Our employees around the world have contributed their time and talents to make Intel the company it is today, but they aren’t satisfied with what they’ve achieved. They want increased environmental performance in both our operations and out products. They want to see continued improvements in their workplaces and in cross-company and -sector collaboration. And, they want us to put out knowledge and expertise to work on making peoples lives better, regardless of where they live – and make a profit while doing so.

Our latest report is another step in our ever-evolving strategy to communicate the most important information in a format our stakeholders are asking for. A tabular introduction to the report can be found on Intel’s Corporate Responsibility Homepage. In addition, readers can download the entire report or specific sections based on their interest.

This year’s report includes information on our most important corporate responsibility areas: environment, workplace, education, community, and supply chain management. Based on stakeholder feedback, we have also expanded our discussion on our approach to defining materiality and CSR management in a new Management Strategy and Analysis section. A few highlights presented in this year’s report include:

– Recognitions including being the only U.S. company named as a Supersector Leader by the Dow Jones Sustainability Index and capturing the #1 spot in our industry on CRO Magazine’s Best Corporate Citizens list.

– Environmental performance improvements in our operations including the recycling or reuse of more than 80% of waste generated and reclaiming more than 3 billion gallons of water annually.

– Surpassing the milestone of training 5 million teachers in more than 40 countries in the Intel® Teach Program on effectively integrating technology and project-based learning into their classrooms.

– Achieving a worldwide employee volunteerism rate of 38%. Hours for education efforts alone surpassed 550,000 hours, netting $2.9 million in matching grants for local schools and Intel Computer Clubhouses.

– Expanding our Health for Life wellness program to help employees and their families better manage their health risks and maintaining our performance at world-class safety levels compared to industry benchmarks.

– Promoting supply chain responsibility through our role in the Electronics Industry Citizenship Coalition and completing over 100 high-level risk assessments of our suppliers, representing 80% of purchasing spends.

These are not the results of a faceless corporation, but the result of all Intel employees making the company better one step at a time.

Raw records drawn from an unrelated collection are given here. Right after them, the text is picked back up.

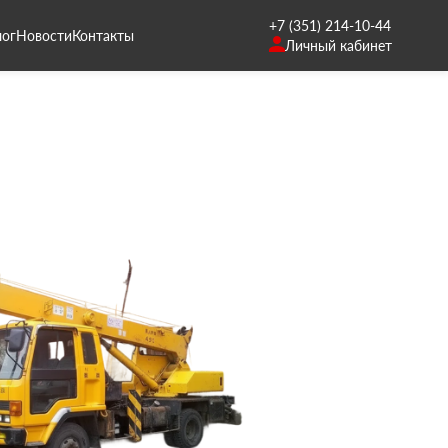
+7 (351) 214-10-44
лог
Новости
Контакты
Личный кабинет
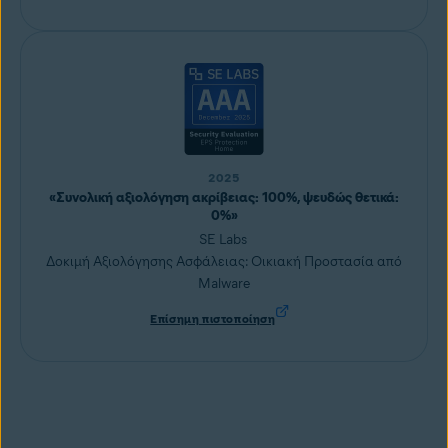
2025
«Συνολική αξιολόγηση ακρίβειας: 100%, ψευδώς θετικά:
0%»
SE Labs
Δοκιμή Αξιολόγησης Ασφάλειας: Οικιακή Προστασία από
Malware
Επίσημη πιστοποίηση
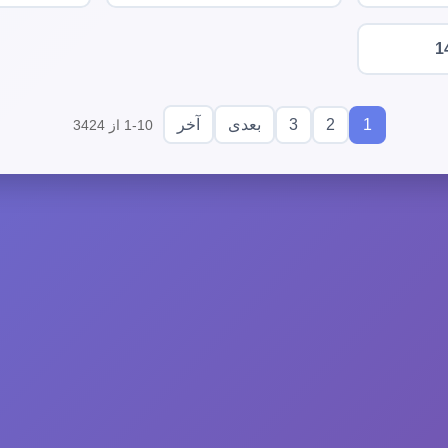
1
3
2
1
بعدی
آخر
1-10 از 3424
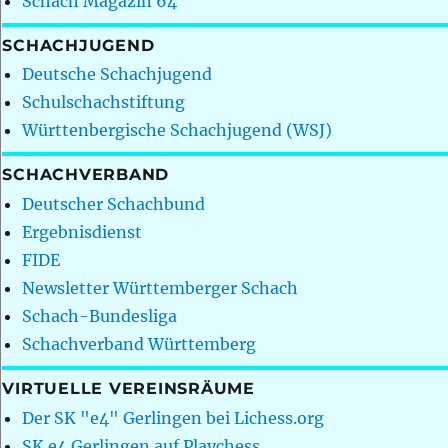
Schach Magazin 64
SCHACHJUGEND
Deutsche Schachjugend
Schulschachstiftung
Württenbergische Schachjugend (WSJ)
SCHACHVERBAND
Deutscher Schachbund
Ergebnisdienst
FIDE
Newsletter Württemberger Schach
Schach-Bundesliga
Schachverband Württemberg
VIRTUELLE VEREINSRÄUME
Der SK "e4" Gerlingen bei Lichess.org
SK e4 Gerlingen auf Playchess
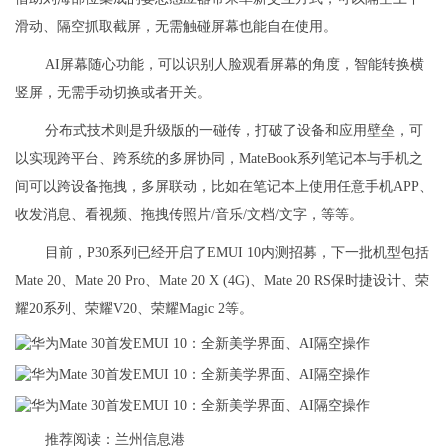
滑动、隔空抓取截屏，无需触碰屏幕也能自在使用。
AI屏幕随心功能，可以识别人脸观看屏幕的角度，智能转换横
竖屏，无需手动切换或者开关。
分布式技术则是升级版的一碰传，打破了设备和应用壁垒，可
以实现跨平台、跨系统的多屏协同，MateBook系列笔记本与手机之
间可以跨设备拖拽，多屏联动，比如在笔记本上使用任意手机APP、
收发消息、看视频、拖拽传照片/音乐/文档/文字，等等。
目前，P30系列已经开启了EMUI 10内测招募，下一批机型包括
Mate 20、Mate 20 Pro、Mate 20 X (4G)、Mate 20 RS保时捷设计、荣
耀20系列、荣耀V20、荣耀Magic 2等。
推荐阅读：
兰州信息港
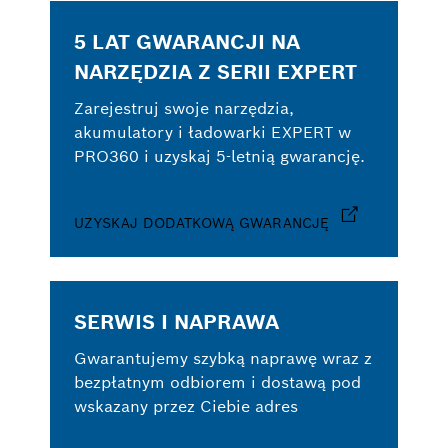
5 LAT GWARANCJI NA
NARZĘDZIA Z SERII EXPERT
Zarejestruj swoje narzędzia,
akumulatory i ładowarki EXPERT w
PRO360 i uzyskaj 5-letnią gwarancję.
UZYSKAJ DODATKOWĄ GWARANCJĘ
SERWIS I NAPRAWA
Gwarantujemy szybką naprawę wraz z
bezpłatnym odbiorem i dostawą pod
wskazany przez Ciebie adres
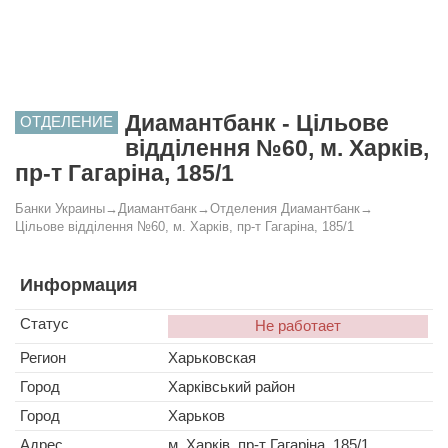
Диамантбанк - Цільове
ОТДЕЛЕНИЕ
відділення №60, м. Харків,
пр-т Гагаріна, 185/1
Банки Украины
→
Диамантбанк
→
Отделения Диамантбанк
→
Цільове відділення №60, м. Харків, пр-т Гагаріна, 185/1
Информация
Статус
Не работает
Регион
Харьковская
Город
Харківський район
Город
Харьков
Адрес
м. Харків, пр-т Гагаріна, 185/1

Just in the first few months of 2008, we have begun to see some great new results, including being named to the #1 spot on CRO Magazine’s 2008 100 Best Corporate Citizens List, becoming the largest corporate purchaser of Green Power in the U.S. according to the U.S. EPA, and kicking off an ambitious employee volunteer campaign to give back 1 million hours of service in our communities to celebrate our 40th anniversary.

I view my responsibility as a leader in fairly simple terms – help show my company the future and do my best to get them there. A company’s responsibility as a leader is of course a little more complex – but our employees are the key to getting us to that future.

I hope you enjoy the report and I welcome any feedback you may have on any aspect of it.

4 Responses to With Leadership Comes Responsibility

  1. Brad Burris says:

    Thanks for sharing how Intel is perceived externally. This is great. We should all be proud.

  2. Victoria Mah says:

    This is good info. To know that we are making an impact to the world around us!

  3. Anne Ruiz says:

    I hope in the next report to read about Intel stepping up as a leader, not benchmarking as far as outsourcing custodial services. This practice, which surely does not have a big impact on shareholder value, has unintended consequences in our community. Janitors who work at Intel but not for Intel, are also our neighbors. Mike Cassidy in a 5/27 Mercury News article comments that valley tech giants including Intel have contracted out our social responsibility along with cleaning needs. With “Leadership Comes Responsibility” and I think Intel has an opportunity to show how it’s done.